L'ont lu : Sylvie, Jade, Raison-et-sentiments et conseillé par Calypso dans les coups de cœur de la blogosphère !

Le livre de ma mère (Gallimard, coll. Folio, 2006, 174 p.)

Posté par Mélopée à 23:06 - Littérature française - Commentaires [10] - Permalien [#]
Tags : , , ,

Commentaires

  • Merci de ta visite sur mon blog qui me permet de découvrir le tien !
    En effet, Le Livre de ma mère est un livre formidable, beau et émouvant au possible, et si bien écrit... Belle du Seigneur est dans ma PAL depuis quelques mois, je pense attendre les grandes vacances pour le lire.

    Posté par calypso, 27 décembre 2009 à 09:14
  • Ah mais de rien pour la visite ! Cela me permet de mon côté de découvrir un peu ce qui se fait.
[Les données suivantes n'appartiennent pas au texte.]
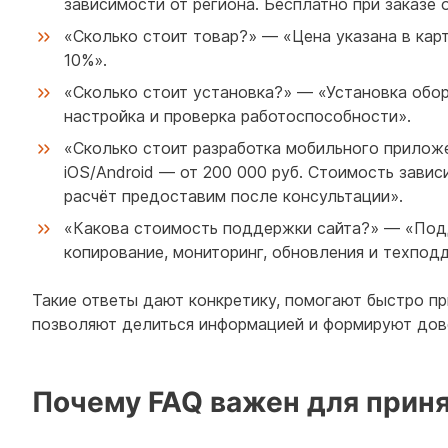
зависимости от региона. Бесплатно при заказе о
«Сколько стоит товар?» — «Цена указана в карт
10%».
«Сколько стоит установка?» — «Установка обор
настройка и проверка работоспособности».
«Сколько стоит разработка мобильного прилож
iOS/Android — от 200 000 руб. Стоимость завис
расчёт предоставим после консультации».
«Какова стоимость поддержки сайта?» — «Подд
копирование, мониторинг, обновления и техпод
Такие ответы дают конкретику, помогают быстро пр
позволяют делиться информацией и формируют дове
Почему FAQ важен для прин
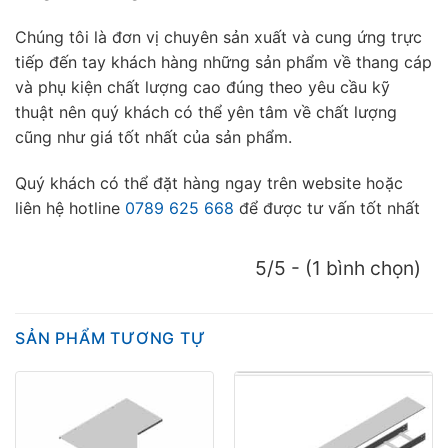
Chúng tôi là đơn vị chuyên sản xuất và cung ứng trực
tiếp đến tay khách hàng những sản phẩm về thang cáp
và phụ kiện chất lượng cao đúng theo yêu cầu kỹ
thuật nên quý khách có thể yên tâm về chất lượng
cũng như giá tốt nhất của sản phẩm.
Quý khách có thể đặt hàng ngay trên website hoặc
liên hệ hotline
0789 625 668
để được tư vấn tốt nhất
5/5 - (1 bình chọn)
SẢN PHẨM TƯƠNG TỰ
Étant assez nouvelle sur la blogo, je me familiarise petit à petit.
    Pour "Belle du seigneur"... si tu as aimé "Le livre de ma mère", je pense que tu ne peux être que subjuguée par la densité et la profondeur de ce livre.

    Posté par Mélopée, 27 décembre 2009 à 11:50
  • Pour en avoir déjà lu quelques extraits, je trouve ce récit très beau. Mais je ne me suis pas encore décidée à le lire, un jour peut être...mais il y en a tellement à lire !

    Posté par Fleur, 28 décembre 2009 à 20:07
  • Ah ça, le choix est cornélien quand il s'agit de sélectionner ses lectures. Mais Le livre de ma mère, c'est juste un livre délicieux qui mériterait d'être offert à toutes les mères adorées !

    Posté par Mélopée, 30 décembre 2009 à 22:25
  • Je ne sais pas si c'est un thème qui t'intéresse en particulier, mais j'ai lu cette année Mon enfant, ma mère de Nine Moati qui, même s'il n'égale pas Le Livre de ma mère, traite avec beaucoup de sensibilité de la perte de la mère.

    Posté par calypso, 31 décembre 2009 à 10:28
  • Si ça a l'air de bien coller à mes intérêts. Je note ! Merci bien Calypso de cette suggestion !

    Posté par Mélopée, 31 décembre 2009 à 11:02
  • Je ne l'ai toujours pas lu. Je ne sais pas pourquoi, puisqu'à chaque fois je ne lis que des choses positives sur ce livre.

    Posté par Leiloona, 31 décembre 2009 à 12:05
  • @ Leiloona : C'est retarder pour mieux le savourer le moment venu si je comprends bien

    Posté par Mélopée, 31 décembre 2009 à 16:25
  • Parfum d'inceste

    Il y a toujours un parfum d'inceste en même temps je trouve dans ces bouquins d'homme qui font l'éloge de leur mère.

    Posté par Lapinos, 09 mars 2010 à 18:59
  • @ Lapinos : Oui c'est vrai qu'on le sentait parfois ce penchant du "si j'avais pris la place de mon père, moi au moins j'aurais été le mari que ma mère méritait". Il n'empêche que la déclaration d'amour, quels qu'aient été les sentiments profonds de Cohen, n'en est pas moins très touchante. N'importe quel enfant qui a un tant soit peu d'estime pour sa mère peut trouver de l'écho dans ce livre.